Volatility has rocked milk prices and feed costs over the past four to five years.
Expect it to continue, says Scott Stewart, president and CEO of the Stewart-Peterson commodity marketing and consulting firm in West Bend, Wis.
“Be prepared for anything the market dishes out,” he told those attending the Professional Dairy Producers of Wisconsin business conference last March. “You have to think about the possibilities so you are not blind-sided by unexpected market moves.”
He likened it to an army preparing for battle and anticipating different moves by the enemy.
For farmers, the most immediate concern is the weather.
If there’s good weather this year, corn prices could easily be below $5 per bushel — “into the 4s,” Stewart says.

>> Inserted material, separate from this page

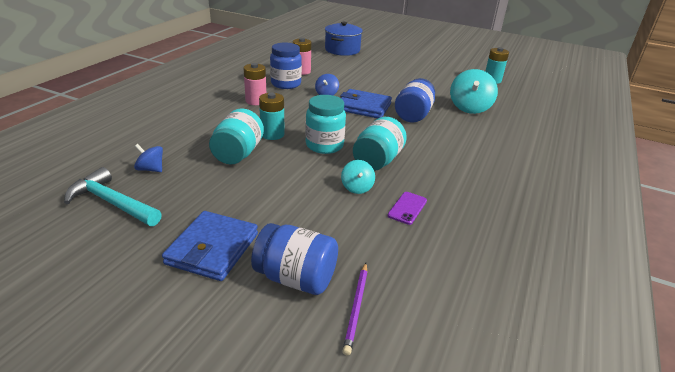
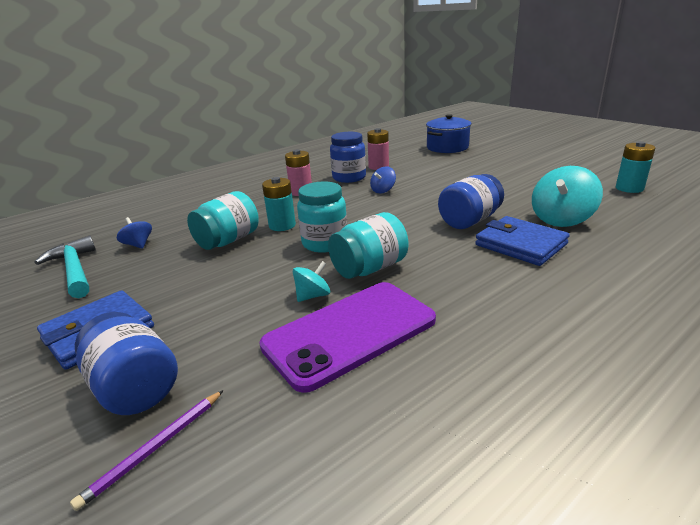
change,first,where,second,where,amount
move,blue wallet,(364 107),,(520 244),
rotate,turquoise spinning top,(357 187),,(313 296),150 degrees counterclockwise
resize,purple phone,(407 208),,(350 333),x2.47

If, on the other hand, there is a weather scare this summer, corn prices could rise.
The idea is to be prepared either way.
It takes strategic thinking, like an expert chess player who is planning two or three moves ahead.

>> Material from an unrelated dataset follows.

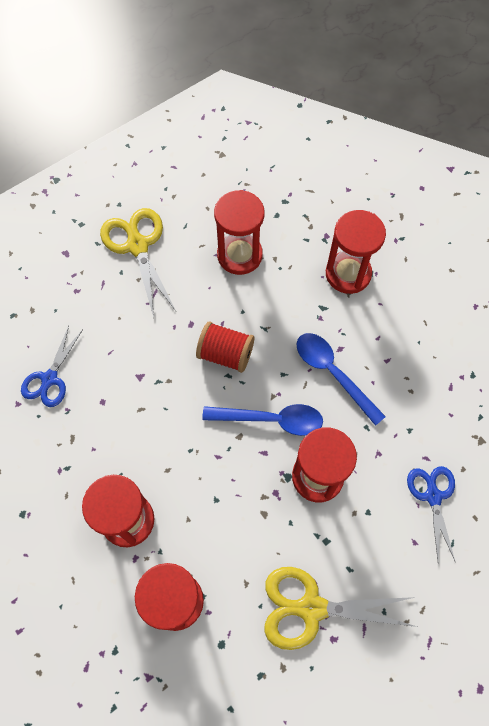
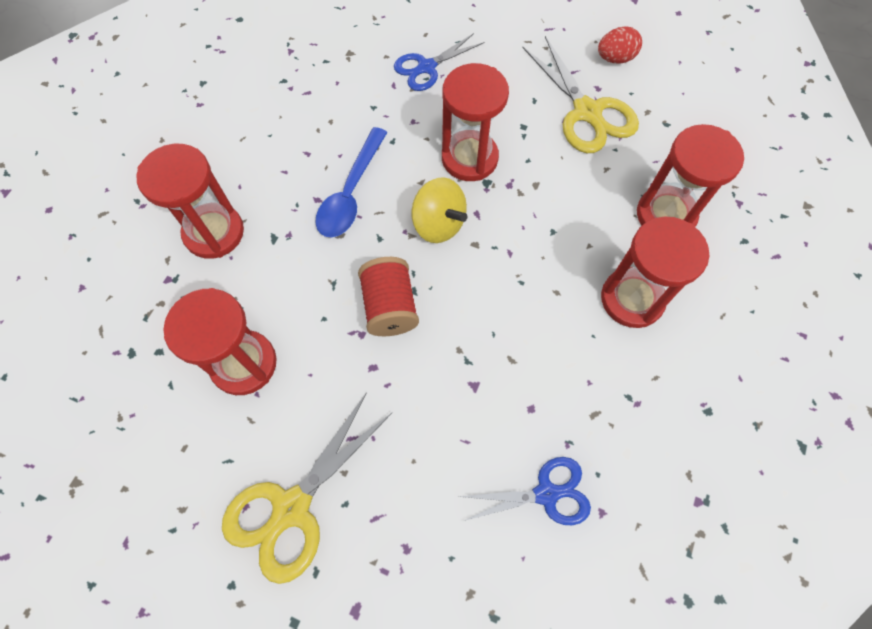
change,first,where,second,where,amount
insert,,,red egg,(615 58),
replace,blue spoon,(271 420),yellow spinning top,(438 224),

Stewart recommends the book “Great By Choice” by Jim Collins. The book describes the kind of strategic planning used by successful companies to thrive in good times and bad.
The same principles can apply to dairy farms. “When I first read this (book), I thought this is dairy marketing all over again,” Stewart said.

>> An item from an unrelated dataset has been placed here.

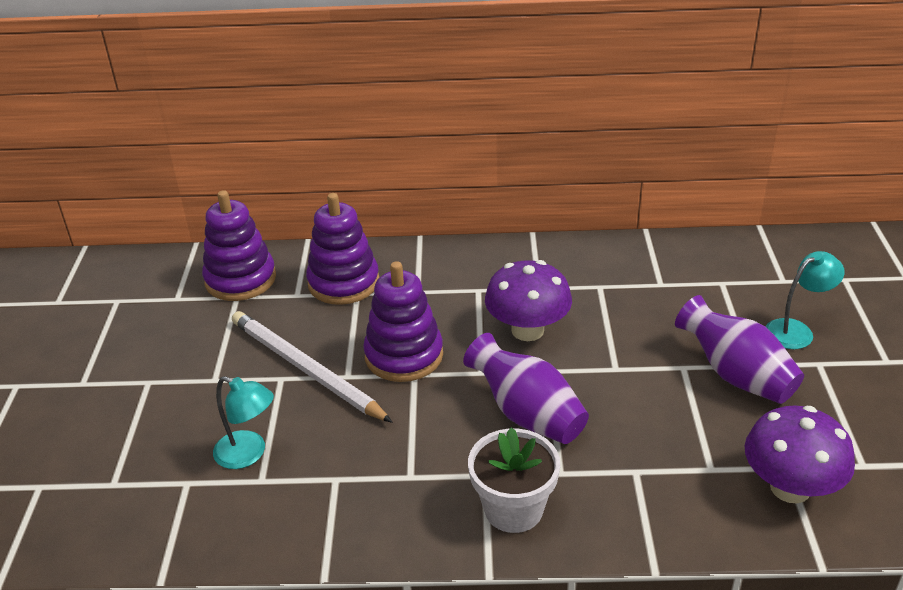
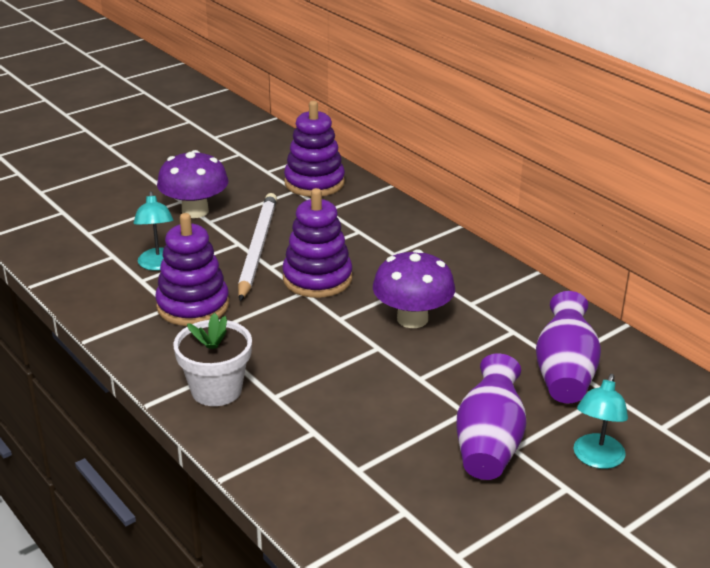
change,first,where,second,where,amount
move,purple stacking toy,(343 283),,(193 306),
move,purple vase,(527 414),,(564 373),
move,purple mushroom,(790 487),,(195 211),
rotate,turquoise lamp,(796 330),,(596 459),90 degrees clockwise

The great companies (and farms) rely on evidence, not opinions, he said. They are fanatically disciplined. They accept that change will happen.
To implement an action plan, Steward recommends using “market scenario planning” where the different scenarios are considered. It allows producers to prepare risk-management strategies for multiple price scenarios and helps them determine which strategies will yield the best price using an assortment of risk-management tools, such as put options and forward contracting. Professional assistance is advised.
“You have to use the right tool at the right time,” Stewart says.
Although Stewart’s theme was to be prepared for unexpected events, he did allude to a couple of things on the economic horizon that may be considered certainties. For one, the U.S. Federal Reserve has been printing a lot of money lately to stimulate the economy, and Stewart says this will likely lead to inflation in the coming years.
Don’t get caught with a big loan balance in an environment where interest rates go to 7, 8, or 9 percent after inflation kicks in, he advised.
Stewart also alluded to the burgeoning agricultural export market, which will strengthen the price of U.S. farm commodities for some time.